Thursday, October 11, 2012

3 People Now in Jail for Refusing to Talk About Other Anarchists

Click here to access article by Will Potter from Green Is the New Red

Anarchists are experiencing police oppression more than any other segment of our population. They are essentially already living in a police state, a state that we will all live in eventually if we continue to sit idly by while the One Percent continues its policies of austerity, wars, debt servitude, and police state methods.

Anarchists are being targeted because they thoroughly reject one pillar of capitalist class rule--hierarchy which makes possible the control of many by a few. In the recent past they targeted mostly socialists because they rejected another pillar supporting capitalist class rule--private ownership and control of the economy. This class rule of the One Percent requires both legs to stand on; and whenever any group threatens either of these legs, they bring down the full wrath of our class masters regardless of constitutional violations.

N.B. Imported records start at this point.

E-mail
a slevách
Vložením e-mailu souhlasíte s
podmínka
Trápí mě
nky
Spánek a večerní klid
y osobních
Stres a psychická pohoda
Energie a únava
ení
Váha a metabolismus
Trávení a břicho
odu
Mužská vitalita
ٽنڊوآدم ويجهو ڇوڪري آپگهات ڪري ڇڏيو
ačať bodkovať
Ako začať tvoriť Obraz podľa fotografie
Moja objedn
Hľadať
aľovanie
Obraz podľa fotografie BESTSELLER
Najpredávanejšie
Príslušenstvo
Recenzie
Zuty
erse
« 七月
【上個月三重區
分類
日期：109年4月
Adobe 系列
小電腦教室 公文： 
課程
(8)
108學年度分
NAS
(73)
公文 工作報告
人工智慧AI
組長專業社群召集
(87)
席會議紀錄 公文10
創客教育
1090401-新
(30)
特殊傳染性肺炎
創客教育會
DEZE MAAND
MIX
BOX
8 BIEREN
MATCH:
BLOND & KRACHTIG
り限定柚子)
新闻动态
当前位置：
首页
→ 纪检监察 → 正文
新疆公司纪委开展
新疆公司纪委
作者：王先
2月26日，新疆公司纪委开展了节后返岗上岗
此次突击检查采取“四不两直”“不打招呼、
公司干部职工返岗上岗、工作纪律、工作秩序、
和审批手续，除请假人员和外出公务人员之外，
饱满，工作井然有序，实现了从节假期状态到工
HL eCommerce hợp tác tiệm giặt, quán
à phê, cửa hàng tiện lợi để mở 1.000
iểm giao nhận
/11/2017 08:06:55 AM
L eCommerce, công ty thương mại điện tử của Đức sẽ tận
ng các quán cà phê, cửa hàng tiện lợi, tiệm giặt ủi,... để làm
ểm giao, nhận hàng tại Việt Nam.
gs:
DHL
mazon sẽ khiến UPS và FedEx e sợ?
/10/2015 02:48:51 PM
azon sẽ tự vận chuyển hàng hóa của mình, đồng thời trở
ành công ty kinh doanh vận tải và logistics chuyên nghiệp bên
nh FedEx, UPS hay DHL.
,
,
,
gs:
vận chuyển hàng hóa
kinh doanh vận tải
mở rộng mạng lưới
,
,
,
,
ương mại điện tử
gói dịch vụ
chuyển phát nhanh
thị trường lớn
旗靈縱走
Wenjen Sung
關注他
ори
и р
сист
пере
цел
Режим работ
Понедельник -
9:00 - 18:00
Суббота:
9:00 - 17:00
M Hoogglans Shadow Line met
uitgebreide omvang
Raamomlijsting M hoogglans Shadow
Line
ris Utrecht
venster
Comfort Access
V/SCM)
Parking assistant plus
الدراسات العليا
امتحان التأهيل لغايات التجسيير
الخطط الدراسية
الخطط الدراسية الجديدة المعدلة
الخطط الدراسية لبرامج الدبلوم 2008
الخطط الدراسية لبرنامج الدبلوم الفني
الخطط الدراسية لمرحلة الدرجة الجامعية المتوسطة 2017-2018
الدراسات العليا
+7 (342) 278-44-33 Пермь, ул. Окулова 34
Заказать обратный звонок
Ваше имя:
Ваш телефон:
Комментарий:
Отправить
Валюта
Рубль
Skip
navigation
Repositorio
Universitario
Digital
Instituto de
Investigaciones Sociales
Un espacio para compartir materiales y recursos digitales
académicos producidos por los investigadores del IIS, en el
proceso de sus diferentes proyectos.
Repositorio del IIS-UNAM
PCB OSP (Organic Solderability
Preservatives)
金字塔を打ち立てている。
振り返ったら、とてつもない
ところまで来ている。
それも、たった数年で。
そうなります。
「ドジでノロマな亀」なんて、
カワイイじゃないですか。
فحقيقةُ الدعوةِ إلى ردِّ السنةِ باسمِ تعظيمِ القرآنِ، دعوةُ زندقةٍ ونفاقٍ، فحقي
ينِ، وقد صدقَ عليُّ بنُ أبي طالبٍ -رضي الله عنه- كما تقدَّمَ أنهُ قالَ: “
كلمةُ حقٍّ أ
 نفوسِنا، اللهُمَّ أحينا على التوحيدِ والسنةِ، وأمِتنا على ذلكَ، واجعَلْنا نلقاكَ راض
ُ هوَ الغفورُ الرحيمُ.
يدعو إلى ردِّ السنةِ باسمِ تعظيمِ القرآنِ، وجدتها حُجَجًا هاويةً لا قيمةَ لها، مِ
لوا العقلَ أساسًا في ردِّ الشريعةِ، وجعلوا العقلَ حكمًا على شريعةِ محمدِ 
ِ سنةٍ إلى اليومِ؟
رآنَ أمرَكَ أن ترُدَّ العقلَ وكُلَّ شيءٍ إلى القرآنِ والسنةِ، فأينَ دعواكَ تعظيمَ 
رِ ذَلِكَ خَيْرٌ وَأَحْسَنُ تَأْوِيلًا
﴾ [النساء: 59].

This piece describes three heroes who refuse to provide information on other anarchists to a ruling class institution called a "grand jury". (See also this.)
Grand juries have historically been used against radical social movements as a tool to intimidate and to gather information. When activists enter a grand jury proceeding, they check their rights at the door. They are asked about what they believe, what their friends believe, who they associate with, what kinds of activism they support. If they choose to assert their First Amendment and Fifth Amendment rights by refusing to speak about their political beliefs and political associations, they can be imprisoned.